Warnow Tandy, Mirarab Siavash
Department of Computer Science, University of Illinois at Urbana-Champaign, Urbana, IL, USA.
Electrical and Computer Engineering, University of California at San Diego, La Jolla, CA, USA.
Methods Mol Biol. 2021;2231:99-119. doi: 10.1007/978-1-0716-1036-7_7.
The estimation of very large multiple sequence alignments is a challenging problem that requires special techniques in order to achieve high accuracy. Here we describe two software packages-PASTA and UPP-for constructing alignments on large and ultra-large datasets. Both methods have been able to produce highly accurate alignments on 1,000,000 sequences, and trees computed on these alignments are also highly accurate.
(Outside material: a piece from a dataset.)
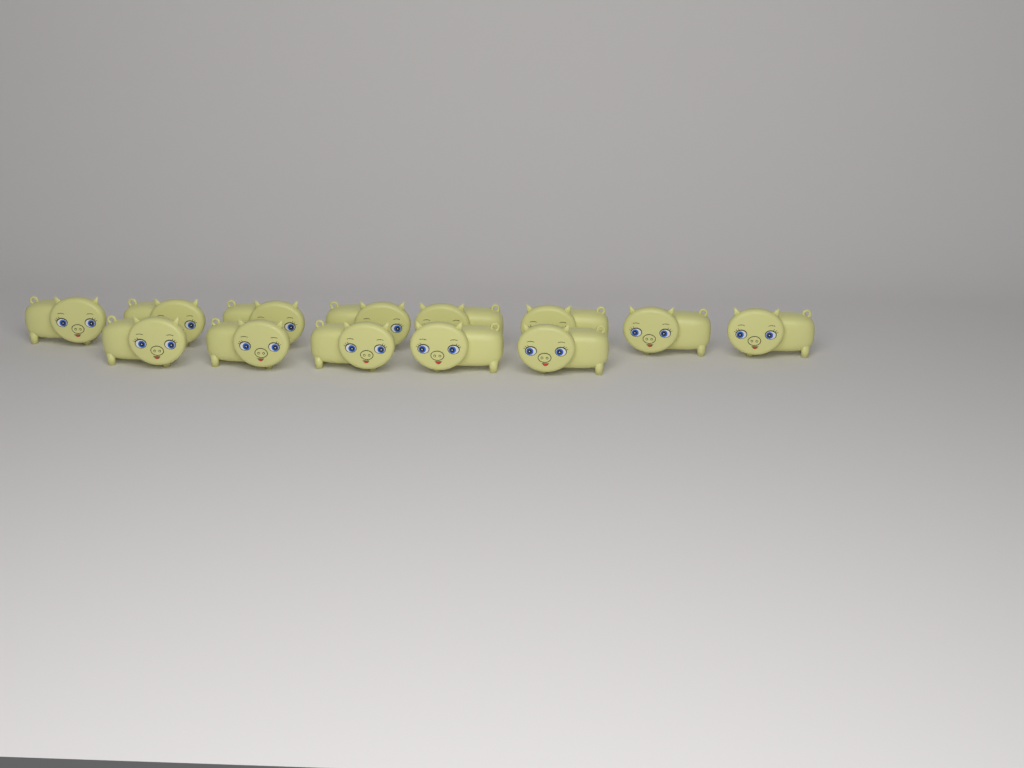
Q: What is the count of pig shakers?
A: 13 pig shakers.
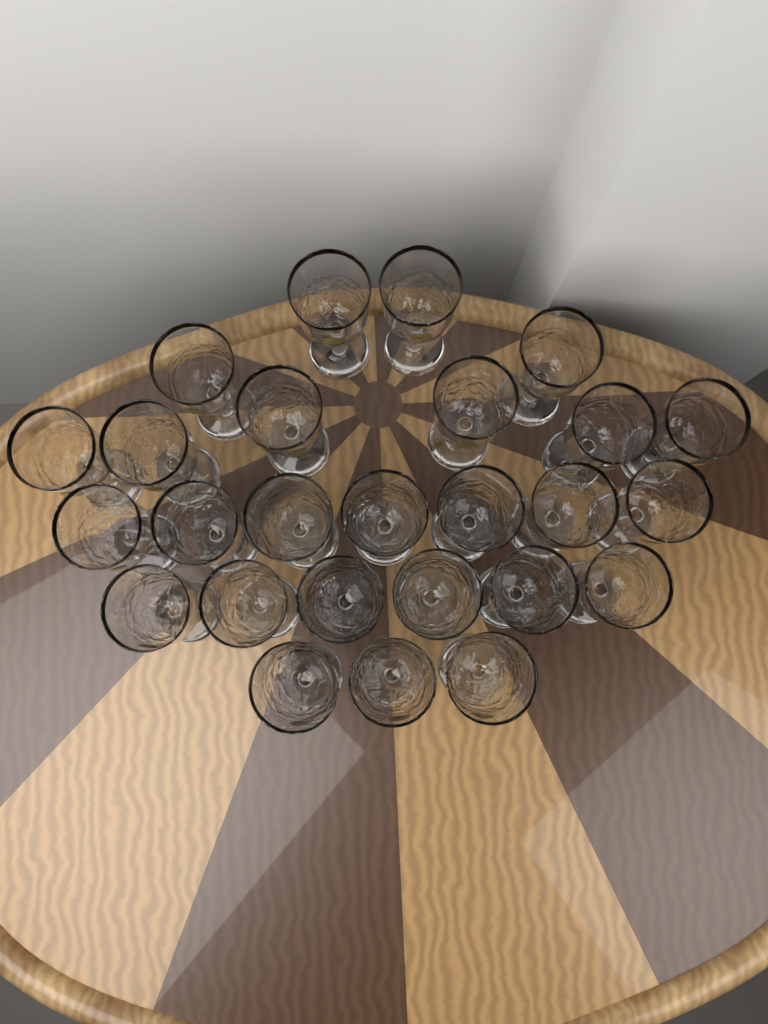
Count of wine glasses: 26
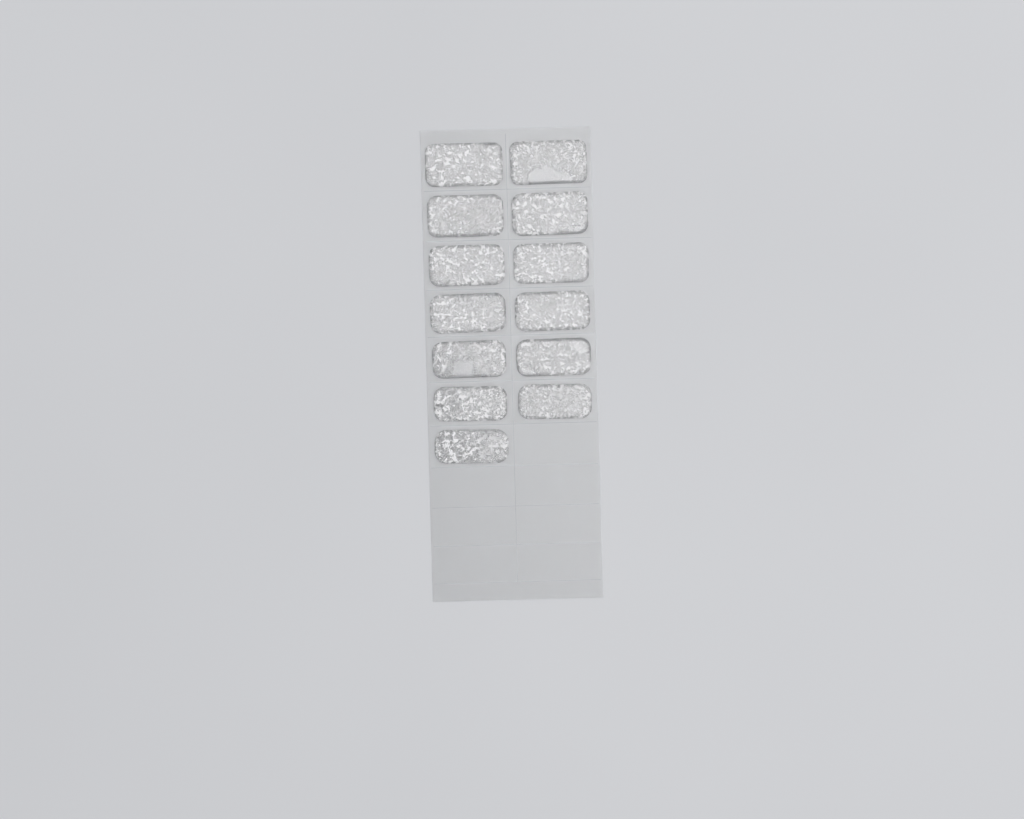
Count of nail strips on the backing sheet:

PASTA provides the best tree accuracy when the input sequences are all full-length, but UPP provides improved accuracy compared to PASTA and other methods when the input contains a large number of fragmentary sequences. Both methods are available in open source form on GitHub.
估计非常大的多序列比对是一个具有挑战性的问题,需要特殊技术才能实现高精度。在这里,我们描述了两个软件包——PASTA和UPP——用于在大型和超大型数据集上构建比对。这两种方法都能够在100万个序列上生成高度准确的比对,并且基于这些比对计算出的树也高度准确。当输入序列都是全长时,PASTA提供了最佳的树准确性,但是当输入包含大量片段序列时,与PASTA和其他方法相比,UPP提供了更高的准确性。这两种方法都可以在GitHub上以开源形式获取。